The Warburg effect as a therapeutic target for bladder cancers and intratumoral heterogeneity in associated molecular targets

• Published in: Cancer science Vol. 112; no. 9; pp. 3822 - 3834
• Main Authors: Burns, Julie E., Hurst, Carolyn D., Knowles, Margaret A., Phillips, Roger M., Allison, Simon J.
• Format: Journal Article
• Language: English
• Published: Tokyo John Wiley & Sons, Inc 01.09.2021; John Wiley and Sons Inc
• Subjects: Analysis; Apoptosis; Bladder cancer; Cancer; Cancer therapies; Cell death; Chemotherapy; Dehydrogenases; Enzymes; epithelial‐mesenchymal transition; Experiments; FDA approval; Gene expression; Genomes; Glucose; Glucose metabolism; Glycolysis; Growth factors; Health aspects; intratumoral heterogeneity; Invasiveness; Kinases; L-Lactate dehydrogenase; lactate dehydrogenase A; Lactic acid; Mesenchyme; Metabolism; Mutation; non–muscle‐invasive and muscle‐invasive bladder cancers; Original; Patients; Phosphorylation; Proteins; Pyruvic acid; Radiation therapy; RNA-mediated interference; Therapeutic applications; Therapeutic targets; Tumor cell lines; Urothelial cancer; Warburg effect
• ISSN: 1347-9032; 1349-7006; 1349-7006
• DOI: 10.1111/cas.15047

Bladder cancer is the 10th most common cancer worldwide. For muscle‐invasive bladder cancer (MIBC), treatment includes radical cystectomy, radiotherapy, and chemotherapy; however, the outcome is generally poor. For non–muscle‐invasive bladder cancer (NMIBC), tumor recurrence is common. There is an urgent need for more effective and less harmful therapeutic approaches. Here, bladder cancer cell metabolic reprogramming to rely on aerobic glycolysis (the Warburg effect) and expression of associated molecular therapeutic targets by bladder cancer cells of different stages and grades, and in freshly resected clinical tissue, is investigated. Importantly, analyses indicate that the Warburg effect is a feature of both NMIBCs and MIBCs. In two in vitro inducible epithelial‐mesenchymal transition (EMT) bladder cancer models, EMT stimulation correlated with increased lactate production, the end product of aerobic glycolysis.

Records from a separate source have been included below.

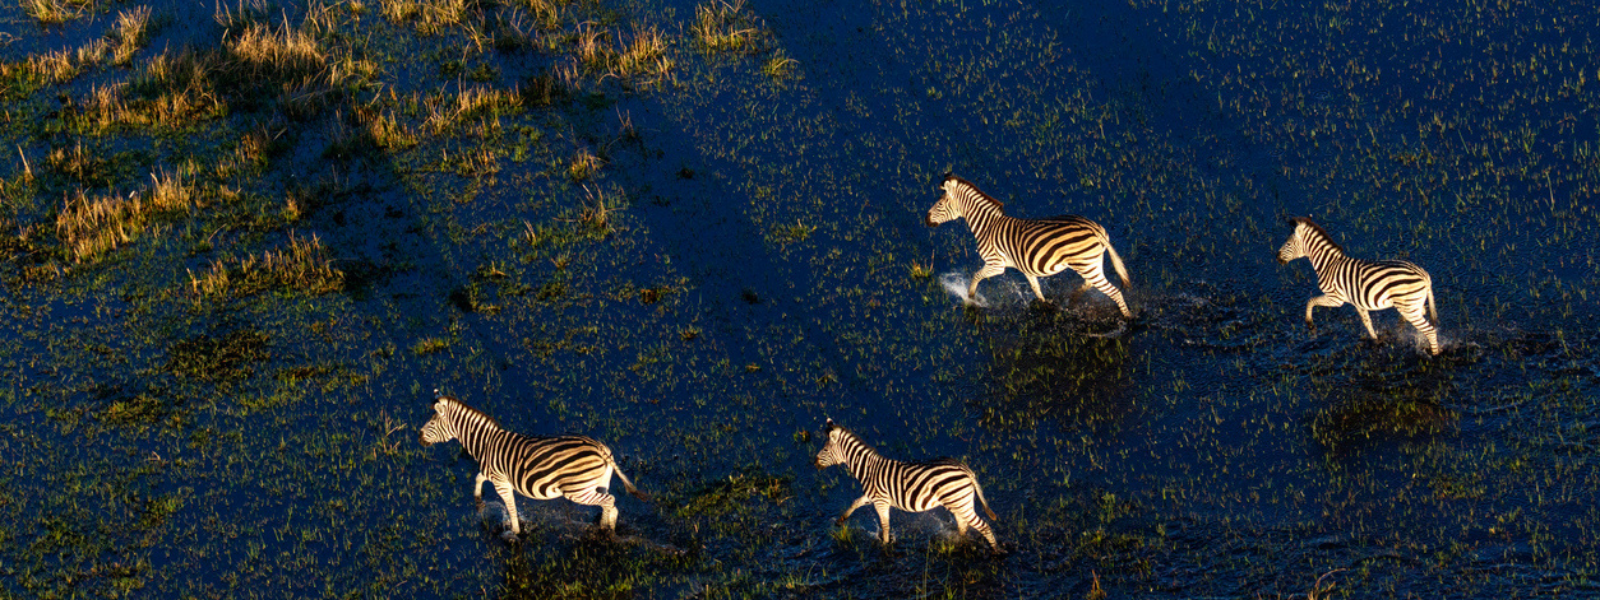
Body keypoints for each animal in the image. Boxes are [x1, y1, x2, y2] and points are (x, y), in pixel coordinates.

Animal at [422, 395, 652, 540]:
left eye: (431, 423)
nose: (418, 436)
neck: (486, 444)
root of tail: (601, 448)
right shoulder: (492, 474)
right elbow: (478, 478)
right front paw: (478, 501)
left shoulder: (501, 482)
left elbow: (511, 508)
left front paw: (515, 532)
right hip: (599, 483)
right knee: (610, 504)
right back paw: (607, 528)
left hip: (577, 490)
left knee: (609, 501)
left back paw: (605, 530)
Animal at [812, 419, 998, 553]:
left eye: (825, 450)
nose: (814, 463)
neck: (869, 469)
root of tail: (965, 469)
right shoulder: (872, 497)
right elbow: (855, 502)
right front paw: (840, 521)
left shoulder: (881, 502)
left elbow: (885, 525)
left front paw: (885, 545)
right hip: (960, 502)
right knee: (963, 525)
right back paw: (960, 543)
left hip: (959, 502)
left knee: (984, 526)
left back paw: (996, 552)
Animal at [928, 173, 1139, 320]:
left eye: (940, 205)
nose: (925, 220)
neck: (987, 226)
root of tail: (1094, 228)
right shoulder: (1025, 267)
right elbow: (1036, 288)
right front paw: (1046, 305)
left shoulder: (996, 264)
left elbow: (976, 276)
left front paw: (971, 300)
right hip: (1092, 262)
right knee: (1090, 283)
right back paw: (1072, 300)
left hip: (1086, 264)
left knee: (1114, 292)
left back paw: (1129, 319)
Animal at [1280, 217, 1446, 355]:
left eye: (1288, 244)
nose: (1277, 257)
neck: (1329, 265)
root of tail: (1423, 275)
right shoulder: (1357, 301)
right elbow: (1367, 322)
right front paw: (1376, 340)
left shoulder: (1336, 299)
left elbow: (1310, 301)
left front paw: (1310, 324)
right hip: (1413, 304)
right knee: (1423, 313)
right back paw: (1404, 329)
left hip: (1409, 306)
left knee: (1430, 331)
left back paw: (1434, 354)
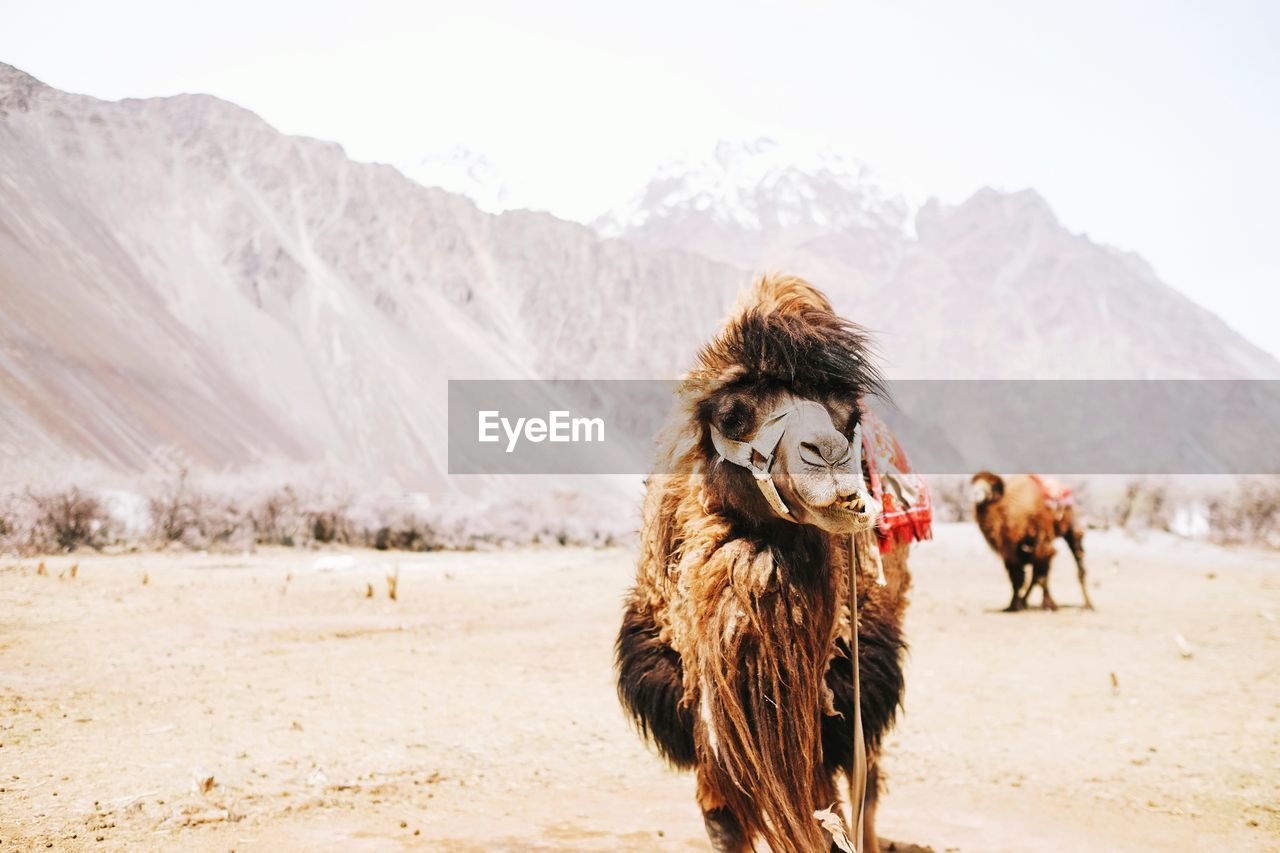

Protein levels of lactate dehydrogenase A (LDH‐A), which promotes pyruvate enzymatic reduction to lactate, were higher in most bladder cancer cell lines (compared with LDH‐B, which catalyzes the reverse reaction), but the levels did not closely correlate with aerobic glycolysis rates. Although LDH‐A is expressed in normal urothelial cells, LDH‐A knockdown by RNAi selectively induced urothelial cancer cell apoptotic death, whereas normal cells were unaffected—identifying LDH‐A as a cancer‐selective therapeutic target for bladder cancers. LDH‐A and other potential therapeutic targets (MCT4 and GLUT1) were expressed in patient clinical specimens; however, positive staining varied in different areas of sections and with distance from a blood vessel. This intratumoral heterogeneity has important therapeutic implications and indicates the possibility of tumor cell metabolic coupling. This work identifies aerobic glycolysis (the Warburg effect) as a general feature of both non–muscle‐invasive and muscle‐invasive bladder cancers. We further show that the glycolytic enzyme lactate dehydrogenase A is a cancer‐selective therapeutic target for bladder cancers, but that there is intratumoral heterogeneity in expression of metabolic targets. This raises the possibility of intratumoral metabolic coupling that could be therapeutically targeted.